Another promising development in IBC research involves HER2-positive IBC, a form of the disease marked by high levels of the HER2 protein. Researchers have learned that patients with metastatic HER2-positive IBC often live for many years when treated with therapies directed at HER2, Overmoyer remarks. The discovery is good news for the roughly 40% of patients with IBC whose tumors are HER2-positive.

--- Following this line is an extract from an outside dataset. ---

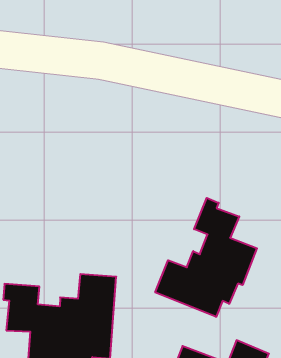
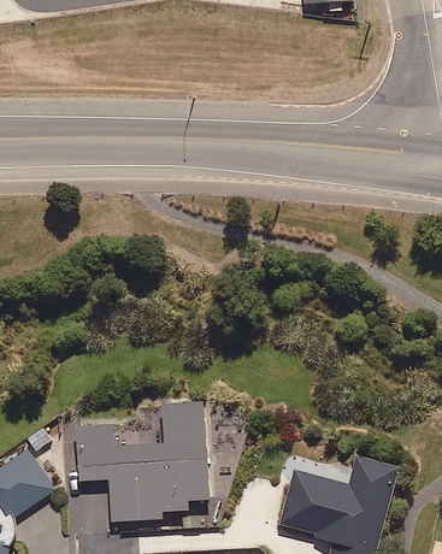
building: [155,198,257,317] -> none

In one study focusing on HER-positive IBC, Dana-Farber investigators found a “gene signal” — a pattern of altered genes — that may help doctors better predict which patients are likely to have a complete clinical response, an absence of detectable cancer cells, following treatment with HER2-targeting drugs. Patients in the study had a biopsy — a tumor tissue analysis — before receiving HER2-directed therapy and another biopsy one week later. The researchers found that genetic information gleaned from the second biopsy was much more indicative of patients’ response to further therapy than information from the first biopsy.

Metastatic IBC

Other research is focusing on the metastatic aspect of IBC, its ability to spread to distant parts of the body. Ayal Aizer, MD, MHS, a radiation oncologist at Dana-Farber/Brigham and Women’s Cancer Center, is leading a trial of the usefulness of magnetic resonance imaging (MRI) to screen for the spread of inflammatory breast cancer to the brain. In the trial, patients with newly diagnosed IBC have an MRI scan of their brain. By following the patients over time, investigators hope to learn whether the MRIs can find cancer before it causes symptoms, and determine a strategy for screening patients with IBC for metastases to the nervous system.

Dana-Farber’s Tari King, MD, FACS, and Faina Nakhlis, MD, FACS, associate director of Dana-Farber’s Inflammatory Breast Cancer Program, are investigating the unique method by which IBC metastasizes. In other types of breast cancer, tumor cells may travel through blood vessels to reach lymph nodes outside of the breast. IBC, by contrast, switches on a set of genes that spur the formation of new lymph vessels, which tumor cells use as conduits to other parts of the body. Researchers have theorized that tumors with lymphatic spread may be more susceptible to therapy than those that spread via blood vessels. King and Nakhlis plan to study lymphatic drainage patterns both before and after treatment to better understand the process — knowledge that may lead to more tailored treatment for patients with IBC and may reduce the need for extensive surgery.

Inflammatory breast cancer and COVID-19

While the outbreak of COVID-19 may have made some patients hesitant to come to an academic medical center for a consultation after a diagnosis of IBC, Overmoyer urges them to do so. The resources and expertise available at such centers can help ensure that patients receive the optimal care for an often hard-to-treat disease, she says.

About the Medical Reviewer

Beth Overmoyer, MD

Dr. Overmoyer launched the Inflammatory Breast Cancer (IBC) Program at DF/BWCC in 2009, where she continues to serve as the principal investigator of many IBC research programs and clinical trials. She began her oncology career in 1989 at the University of Pennsylvania, where she trained in breast cancer and also participated in a major study in inflammatory breast cancer. She went on to develop the breast cancer program at the Cleveland Clinic and later developed two National Cancer Institute-sponsored studies on angiogenesis inhibitors and inflammatory breast cancer.